(Records supplied):
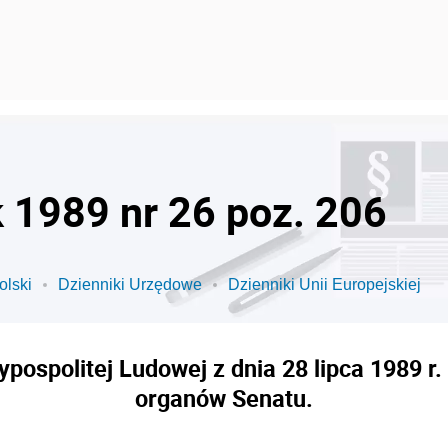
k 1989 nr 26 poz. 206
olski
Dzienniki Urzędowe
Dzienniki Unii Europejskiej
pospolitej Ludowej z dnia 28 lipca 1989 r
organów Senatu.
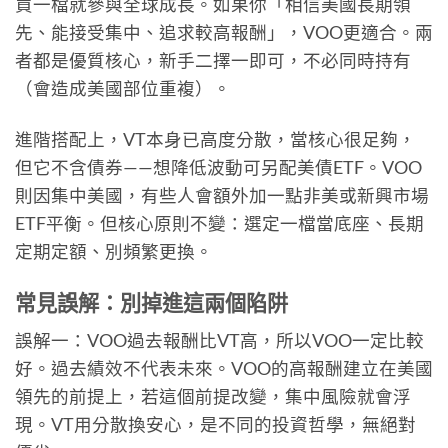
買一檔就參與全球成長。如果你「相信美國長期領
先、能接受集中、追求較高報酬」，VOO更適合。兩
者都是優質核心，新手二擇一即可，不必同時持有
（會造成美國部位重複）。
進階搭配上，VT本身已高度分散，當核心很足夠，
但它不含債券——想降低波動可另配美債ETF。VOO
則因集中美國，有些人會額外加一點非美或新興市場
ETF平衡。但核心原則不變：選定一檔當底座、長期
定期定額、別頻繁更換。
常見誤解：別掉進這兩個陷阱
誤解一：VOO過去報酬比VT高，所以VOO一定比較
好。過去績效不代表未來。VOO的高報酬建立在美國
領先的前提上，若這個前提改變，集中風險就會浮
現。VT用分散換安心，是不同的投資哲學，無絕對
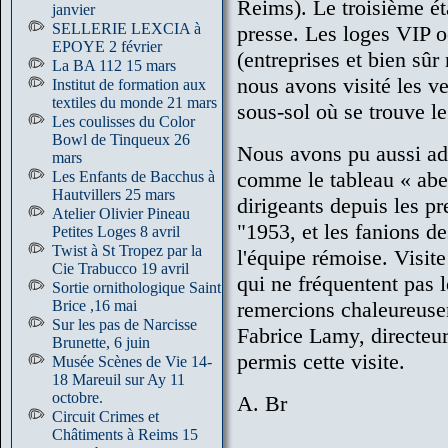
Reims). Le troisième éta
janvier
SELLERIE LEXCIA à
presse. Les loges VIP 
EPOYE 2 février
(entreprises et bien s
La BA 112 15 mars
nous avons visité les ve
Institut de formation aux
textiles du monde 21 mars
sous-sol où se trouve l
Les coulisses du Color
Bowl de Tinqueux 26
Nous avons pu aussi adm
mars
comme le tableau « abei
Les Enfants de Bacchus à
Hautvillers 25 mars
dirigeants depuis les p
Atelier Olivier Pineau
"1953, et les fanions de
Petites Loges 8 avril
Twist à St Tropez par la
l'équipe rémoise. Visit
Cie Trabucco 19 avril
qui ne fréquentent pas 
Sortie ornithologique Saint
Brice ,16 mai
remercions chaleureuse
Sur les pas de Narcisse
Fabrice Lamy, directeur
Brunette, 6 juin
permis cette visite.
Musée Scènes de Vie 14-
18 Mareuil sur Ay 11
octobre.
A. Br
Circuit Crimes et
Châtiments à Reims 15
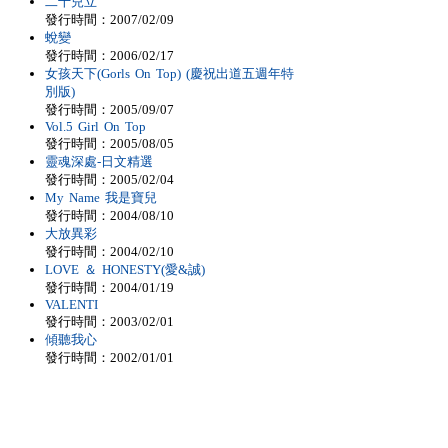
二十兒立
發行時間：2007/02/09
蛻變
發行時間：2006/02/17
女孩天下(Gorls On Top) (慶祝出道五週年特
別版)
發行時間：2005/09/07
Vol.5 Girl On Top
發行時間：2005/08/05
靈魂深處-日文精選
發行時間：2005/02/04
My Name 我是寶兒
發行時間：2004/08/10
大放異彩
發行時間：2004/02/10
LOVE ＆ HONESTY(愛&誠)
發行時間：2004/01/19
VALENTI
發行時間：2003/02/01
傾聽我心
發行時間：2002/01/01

* * *

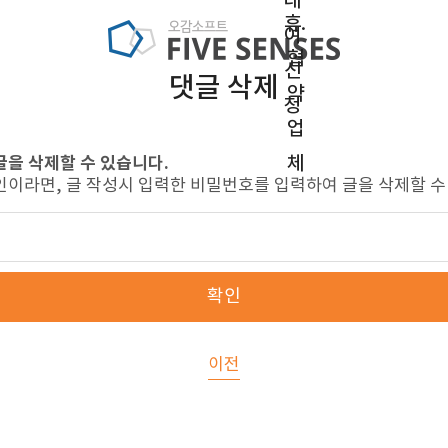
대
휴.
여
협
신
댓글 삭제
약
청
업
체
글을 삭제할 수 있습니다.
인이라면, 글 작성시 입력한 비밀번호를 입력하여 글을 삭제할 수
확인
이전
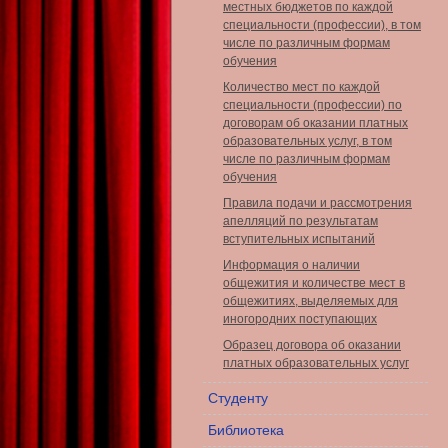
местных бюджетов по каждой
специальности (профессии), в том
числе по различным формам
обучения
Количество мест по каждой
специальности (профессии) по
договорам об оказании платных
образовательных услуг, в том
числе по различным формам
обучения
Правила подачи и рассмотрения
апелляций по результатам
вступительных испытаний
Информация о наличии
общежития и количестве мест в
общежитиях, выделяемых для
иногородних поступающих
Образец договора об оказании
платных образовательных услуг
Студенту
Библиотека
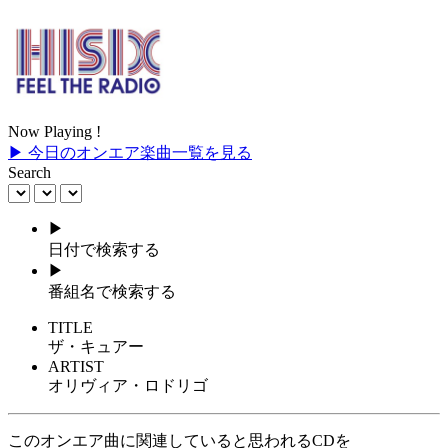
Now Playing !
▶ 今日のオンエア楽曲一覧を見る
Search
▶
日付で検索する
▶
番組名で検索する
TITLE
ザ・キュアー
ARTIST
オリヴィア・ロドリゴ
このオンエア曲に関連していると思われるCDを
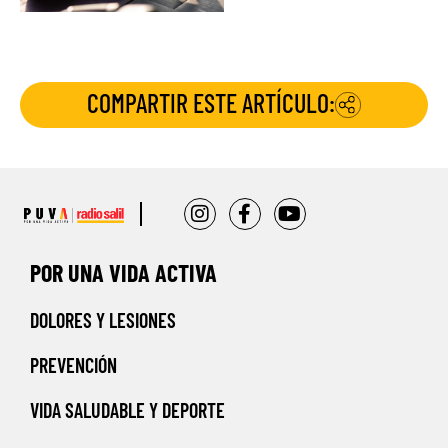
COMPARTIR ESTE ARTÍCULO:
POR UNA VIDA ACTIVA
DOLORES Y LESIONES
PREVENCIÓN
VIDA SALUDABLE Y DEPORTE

(Problem):
From the records, pull out the stretch of lines from the one containing "Reims). Le troisième éta" through the one containing "Châtiments à Reims 15", both included, and reproduce each line character for character.

(Answer for the task):
Reims). Le troisième éta
janvier
SELLERIE LEXCIA à
presse. Les loges VIP 
EPOYE 2 février
(entreprises et bien s
La BA 112 15 mars
nous avons visité les ve
Institut de formation aux
textiles du monde 21 mars
sous-sol où se trouve l
Les coulisses du Color
Bowl de Tinqueux 26
Nous avons pu aussi adm
mars
comme le tableau « abei
Les Enfants de Bacchus à
Hautvillers 25 mars
dirigeants depuis les p
Atelier Olivier Pineau
"1953, et les fanions de
Petites Loges 8 avril
Twist à St Tropez par la
l'équipe rémoise. Visit
Cie Trabucco 19 avril
qui ne fréquentent pas 
Sortie ornithologique Saint
Brice ,16 mai
remercions chaleureuse
Sur les pas de Narcisse
Fabrice Lamy, directeur
Brunette, 6 juin
permis cette visite.
Musée Scènes de Vie 14-
18 Mareuil sur Ay 11
octobre.
A. Br
Circuit Crimes et
Châtiments à Reims 15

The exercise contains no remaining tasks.